«Un ami à qui vous avez dix fois fermé la bouche lorsqu'il a cherché à aborder un sujet délicat, vous écrit pour vous donner un avertissement qui vous touche dans votre honneur et dans vos sentiments les plus chers; ne vous en prenez qu'à vous, si au lieu de vous donner cet avertissement de vive voix il est contraint de recourir à une lettre.

«Revenez lundi d'Ardea sans prévenir personne et sans qu'on puisse soupçonner votre intention de retour; allez via Gregoriana; pénétrez avec votre clef deux minutes après minuit dans la chambre de celle que je ne veux pas nommer, et vous verrez si votre honneur n'est pas gravement compromis.

«Si vous voulez savoir qui vous donne cet avis, cherchez parmi vos amis celui qui vous est le plus dévoué, qui vous aime le plus, et vous trouverez. Au reste venez à lui, lorsque les choses seront accomplies, dites-lui un mot, un seul de cette lettre, et il s'en reconnaîtra aussitôt l'auteur; s'il ne la termine pas par son nom c'est pour que vous ne la repoussiez pas, comme déjà tant de fois vous avez repoussé ses avertissements.»

Le samedi matin, par la première distribution, elle reçut la réponse qu'elle attendait.

Avec sa régularité habituelle, Duvau s'était conformé aux instructions qu'il avait reçues: sous la même enveloppe se trouvaient la lettre à lord Harley et celles de madame Prétavoine.

La lettre adressée à lord Harley n'étant pas cachetée, madame Prétavoine l'ouvrit, mais sans pouvoir la lire, puisqu'elle ne savait pas l'anglais; cependant, en l'examinant et en la tournant entre ses doigts, elle remarqua que Duvau avait écrit mylord en deux mots: My Lord; et sur l'adresse elle remarqua aussi un changement; au lieu de mylord Harley: il y avait The Right hon.
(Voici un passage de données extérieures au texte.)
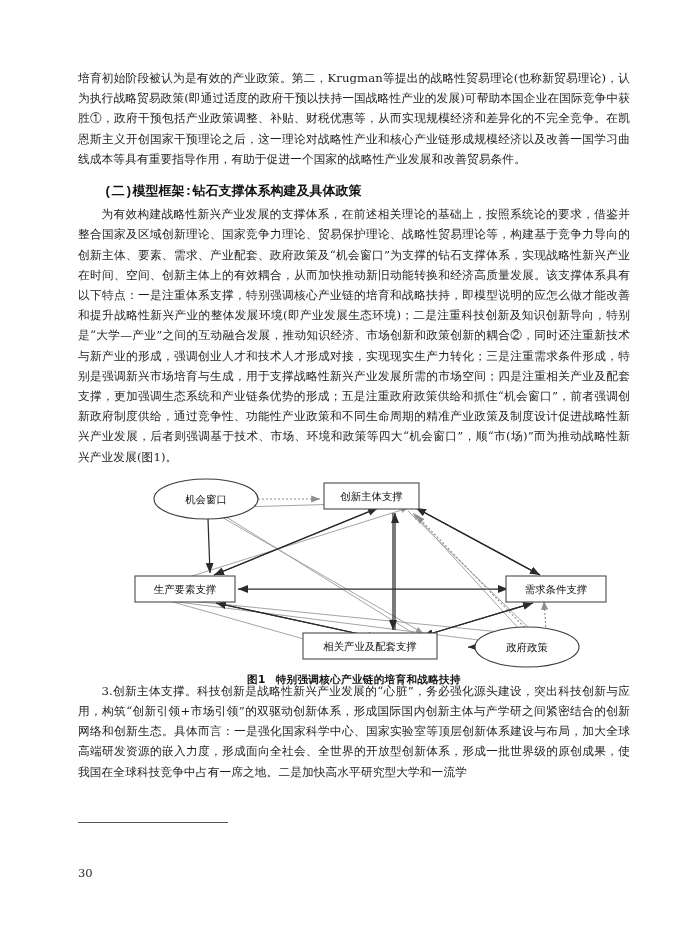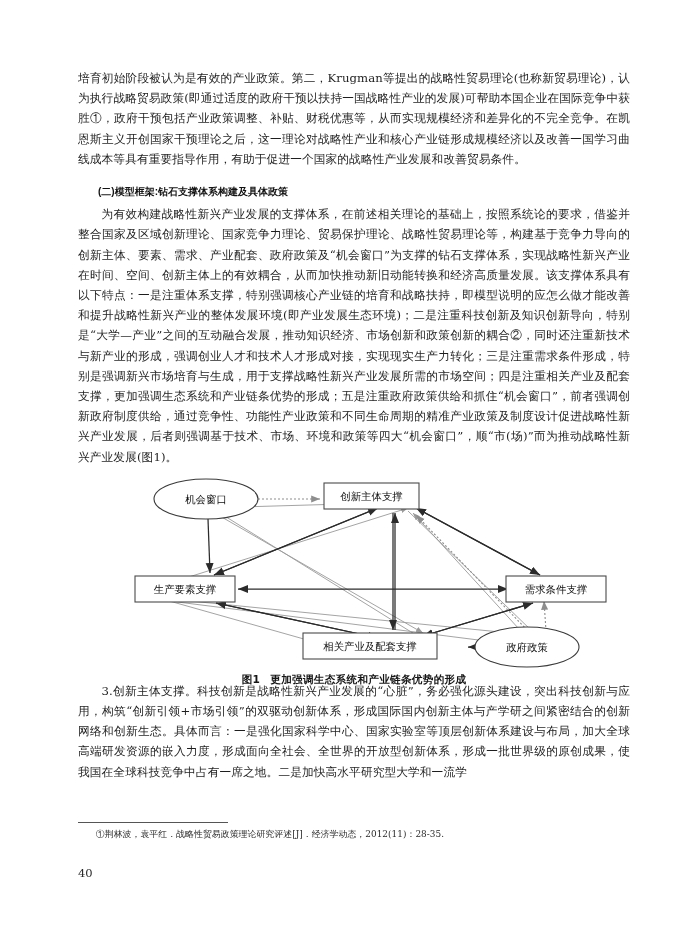--- a/index.html
+++ b/index.html
@@ -40,12 +40,12 @@
   p.indent { text-indent: 2em; }
   .heading {
     margin: 13px 0 2px 0;
-    font-size: 10px;
+    font-size: 13px;
     line-height: 20.2px;
     font-weight: bold;
     text-indent: 2em;
     color: #121212;
-    font-family: Liberation Sans, sans-serif;
+    font-family: Liberation Mono, monospace;
   }
   .figure-wrap {
     position: relative;

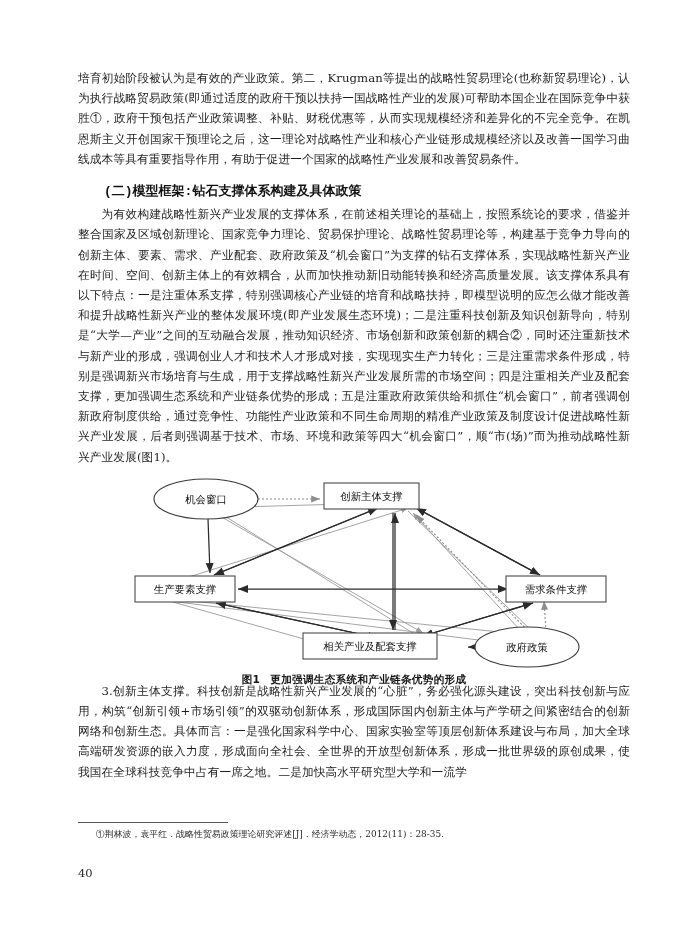--- a/index.html
+++ b/index.html
@@ -230,7 +230,7 @@
         </g>
       </svg>
       <div class="figure-caption">
-        <span class="capnum">图1</span><span>更加强调生态系统和产业链条优势的形成</span>
+        <span class="capnum">图1</span><span>特别强调核心产业链的培育和战略扶持</span>
       </div>
     </div>
 

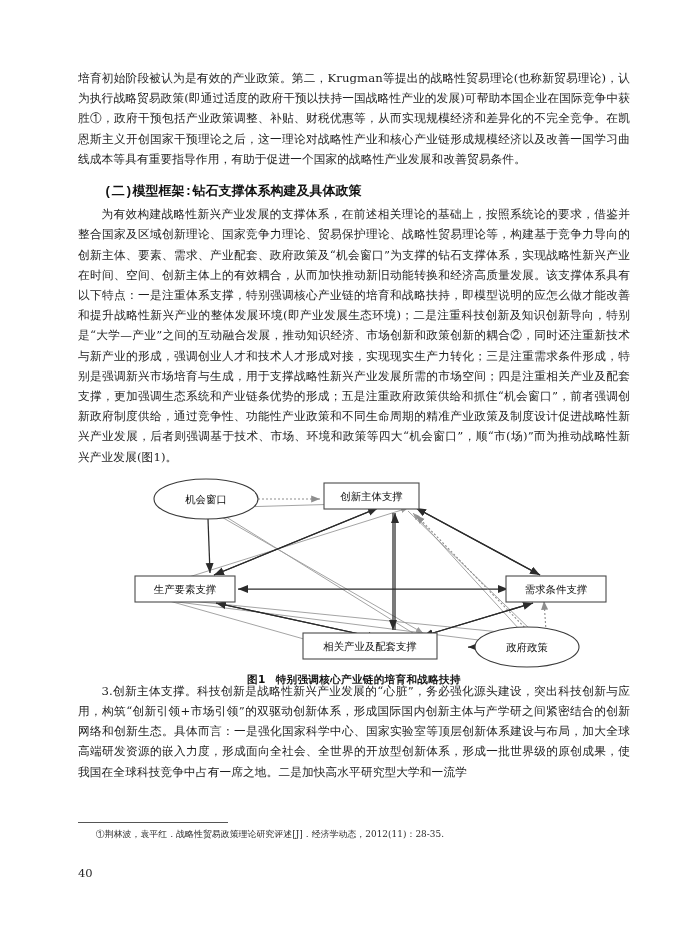--- a/index.html
+++ b/index.html
@@ -240,7 +240,6 @@
 
   <div class="footnotes">
     <div class="fn-rule"></div>
-    <p class="footnote">①荆林波，袁平红．战略性贸易政策理论研究评述[J]．经济学动态，2012(11)：28-35.</p>
   </div>
 
   <div class="page-number">40</div>

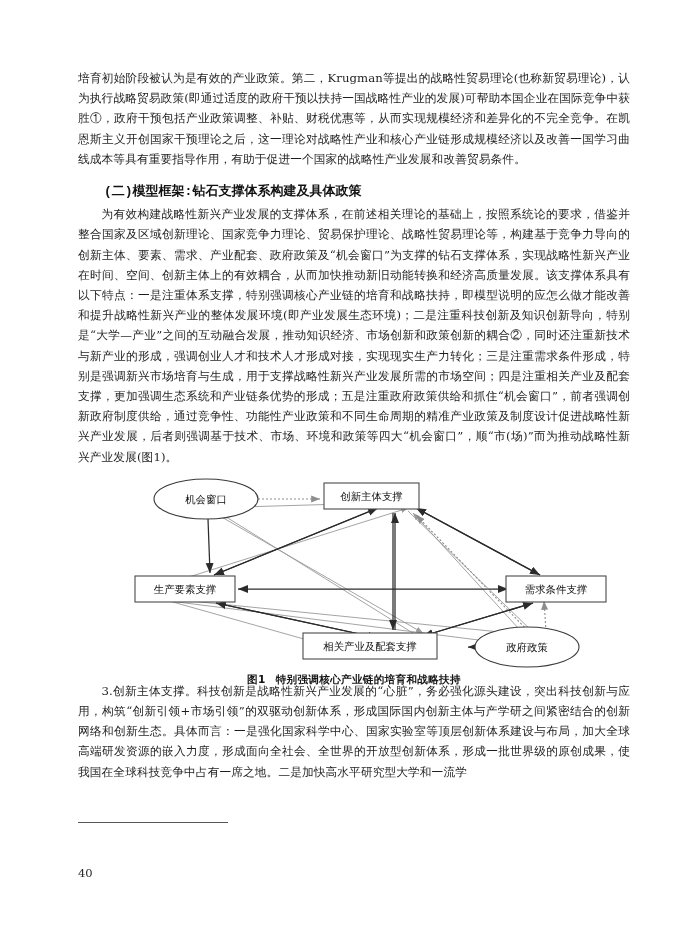--- a/index.html
+++ b/index.html
@@ -242,7 +242,7 @@
     <div class="fn-rule"></div>
   </div>
 
-  <div class="page-number">40</div>
+  <div class="page-number">30</div>
 
 </div>
 

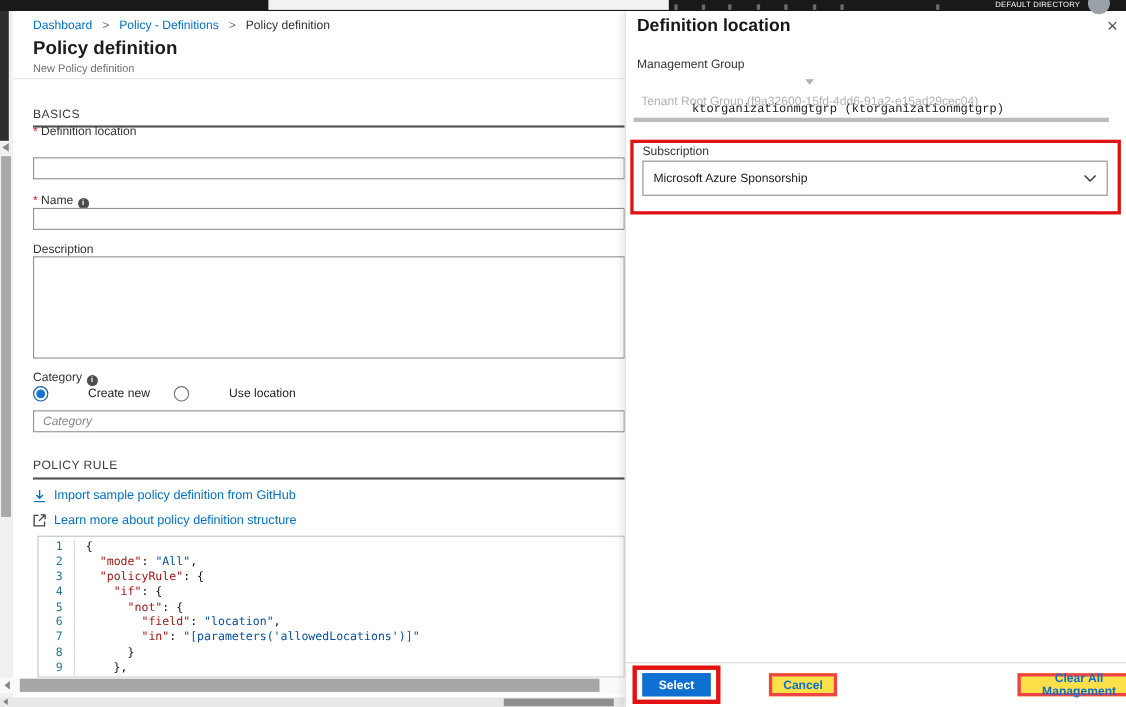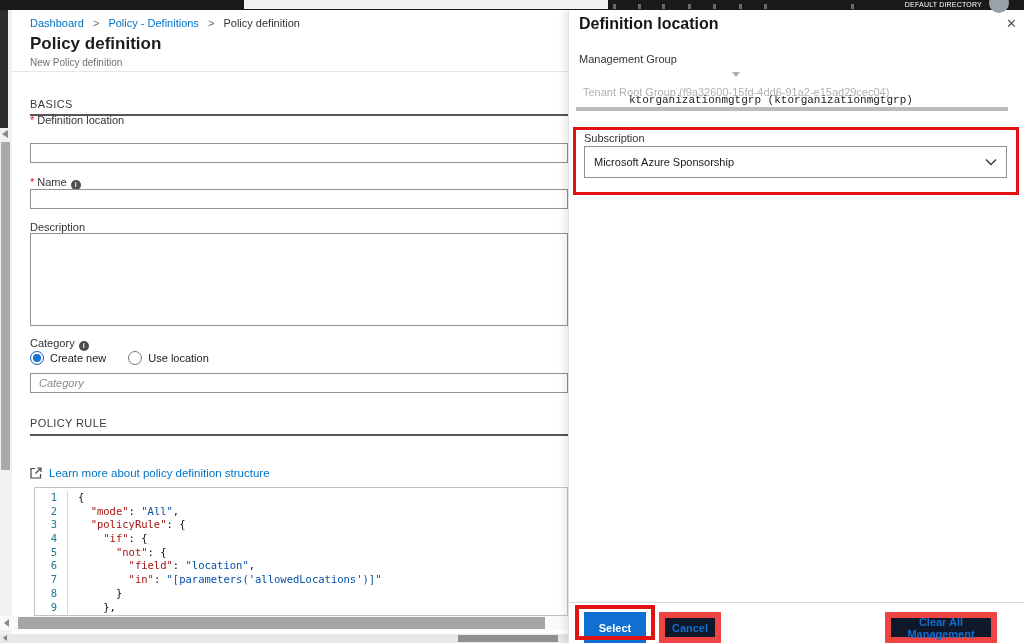--- a/index.html
+++ b/index.html
@@ -58,7 +58,7 @@
     display:inline-flex; align-items:center; justify-content:center; }
   .radio.selected { border-color:#0f5eac; }
   .radio.selected::after { content:""; width:8px; height:8px; border-radius:50%; background:#1373d6; }
-  .radio-label { margin-right:16px; }
+  .radio-label { margin-right:16px;margin-left:30px; }
 
   .policy-link { position:absolute; left:18px; font-size:11.5px; color:#0072c6; text-decoration:none;
     display:flex; align-items:center; gap:7px; }

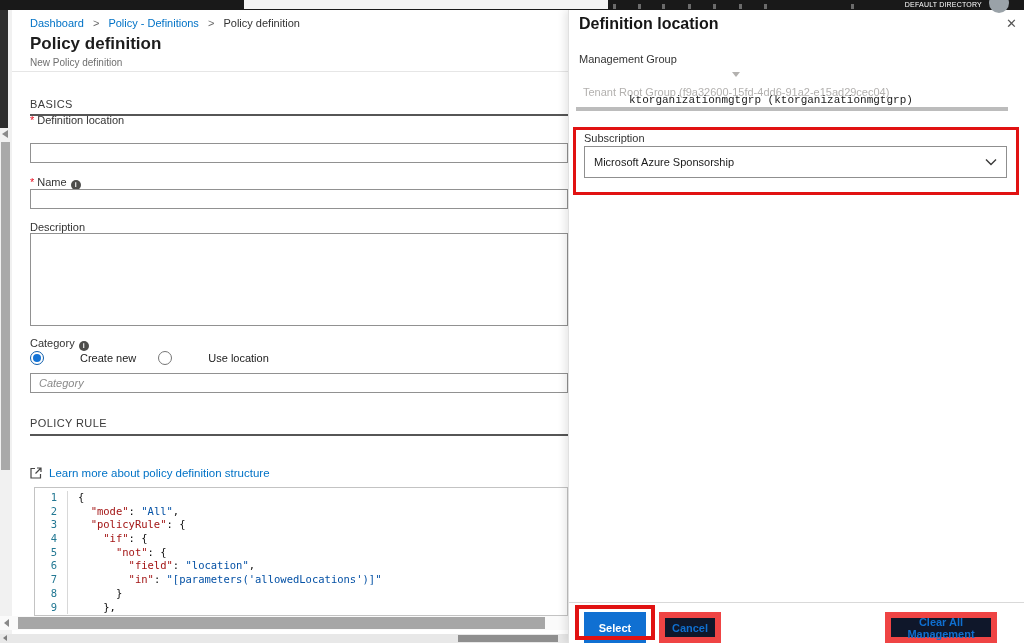--- a/index.html
+++ b/index.html
@@ -173,6 +173,12 @@
   <div class="section-heading" style="top:407px">POLICY RULE</div>
   <div class="section-rule" style="top:424px"></div>
 
+  <a href="#" class="policy-link" style="top:435px">
+    <svg width="12" height="12" viewBox="0 0 12 12">
+      <path d="M6 0.5 V7.5 M3 5 L6 8 L9 5 M1 11 H11" stroke="#0072c6" stroke-width="1.3" fill="none"></path>
+    </svg>
+    <span>Import sample policy definition from GitHub</span>
+  </a>
   <a href="#" class="policy-link" style="top:457px">
     <svg width="12" height="12" viewBox="0 0 12 12">
       <path d="M5 1.5 H1 V11 H10.5 V7" stroke="#444" stroke-width="1.2" fill="none"></path>

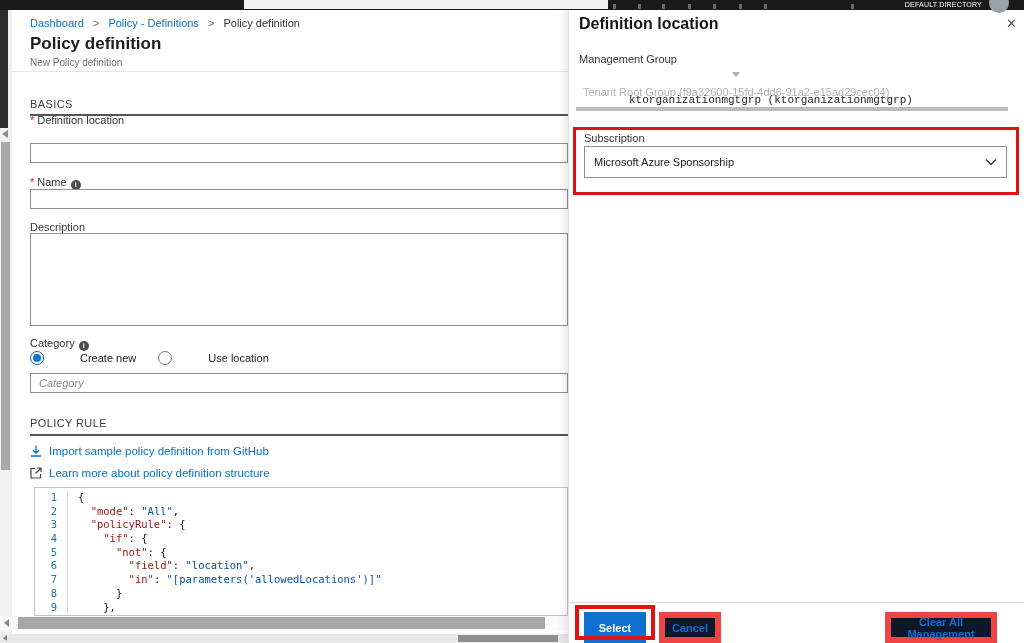--- a/index.html
+++ b/index.html
@@ -97,7 +97,7 @@
   .dropdown .chev { margin-left:auto; }
 
   .panel-footer-divider { position:absolute; left:0; top:592px; width:456px; border-top:1px solid #d9d9d9; }
-  .btn { position:absolute; top:602px; height:31px; font-size:11px; font-family:"Liberation Sans",sans-serif;
+  .btn { position:absolute; top:602px; height:21px; font-size:11px; font-family:"Liberation Sans",sans-serif;
     display:flex; align-items:center; justify-content:center; cursor:pointer; font-weight:bold; }
   .btn-primary { left:15px; width:62px; background:#1070d2; color:#fff; border:1px solid #1070d2; }
   .btn-outline { background:#0f172a; color:#0f6fd0; border:6px solid #ef4444; }

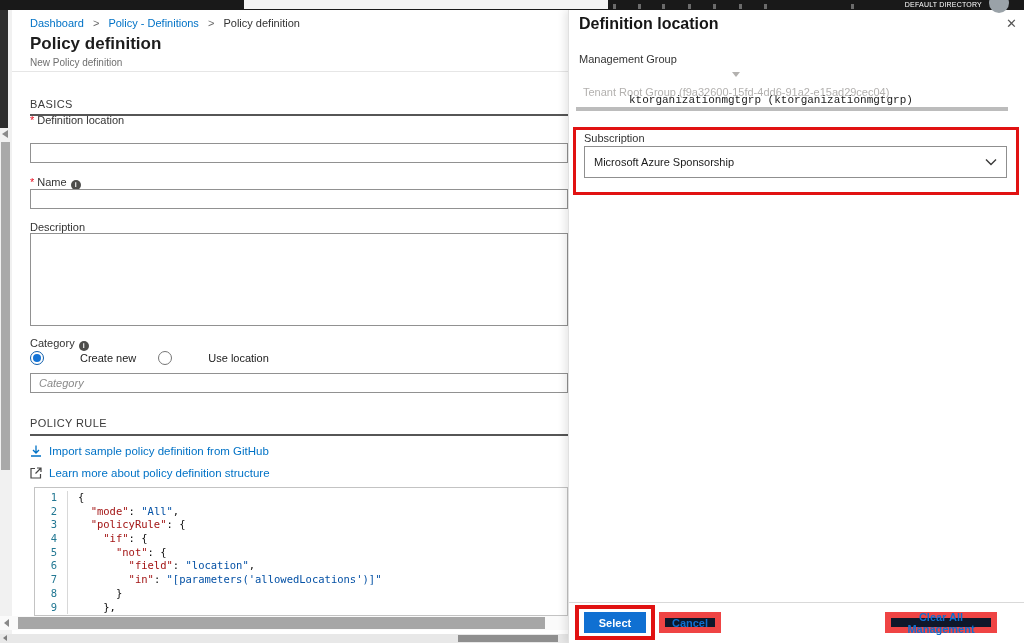--- a/index.html
+++ b/index.html
@@ -100,7 +100,7 @@
   .btn { position:absolute; top:602px; height:21px; font-size:11px; font-family:"Liberation Sans",sans-serif;
     display:flex; align-items:center; justify-content:center; cursor:pointer; font-weight:bold; }
   .btn-primary { left:15px; width:62px; background:#1070d2; color:#fff; border:1px solid #1070d2; }
-  .btn-outline { background:#0f172a; color:#0f6fd0; border:6px solid #ef4444; }
+  .btn-outline { background:#fde047; color:#0f6fd0; border:3px solid #ef4444;margin-left:40px; }
   .btn-cancel { left:90px; width:62px; }
   .btn-clear { left:316px; width:112px; }
 </style>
Lord Harley.

Et alors elle s'applaudit d'avoir eu recours à Duvau, car pleine de confiance en lui, elle se dit que c'était ainsi sans doute que les choses devaient se faire. Sa lettre paraîtrait écrite par un Anglais, et avec la précaution qu'elle avait eu le soin de prendre, de parler au nom de l'amitié, il n'y avait guère à craindre que les soupçons arrivassent jusqu'à elle. Lord Harley chercherait parmi ses amis celui qui aurait pu lui écrire cette lettre, et jamais l'idée ne viendrait à personne que c'était elle, madame Prétavoine. Pourquoi l'eût-elle écrite? Dans quel but! On ne le connaissait pas, ce but. Comment supposer qu'il y avait quelqu'un qui avait intérêt à amener une rupture entre lord Harley et madame de la Roche-Odon, afin d'obtenir de celle-ci, réduite à la misère, de consentir au mariage de sa fille? On n'imagine pas facilement des combinaisons si compliquées; on va au plus près; et dans ces circonstances, le plus près c'était quelque rivalité, quelque jalousie de femme à propos de ce chanteur.

Persuadée qu'Emma écrirait à Rosa Zampi, madame Prétavoine n'avait eu garde de retourner chez la vicomtesse; malgré tout le désir et toute l'impatience qu'elle avait d'être fixée à ce sujet, il fallait éviter qu'on pût constater qu'elle avait cherché à savoir si Rosa avait été prévenue.

D'ailleurs, alors même que celle-ci ne l'aurait pas été, ce qui n'était guère probable, cela n'empêcherait pas lord Harley de surprendre Cerda en tête-à-tête avec madame de la Roche-Odon, et c'était déjà un assez bon résultat pour qu'on lui envoyât la lettre de Duvau.

Elle cacheta donc cette lettre, et elle la porta elle-même à la poste de la piazza Colonna; si lord Harley ne la recevait pas le soir, il la recevrait au moins le lendemain dimanche, et il aurait tout le temps nécessaire pour venir à Rome le lundi soir.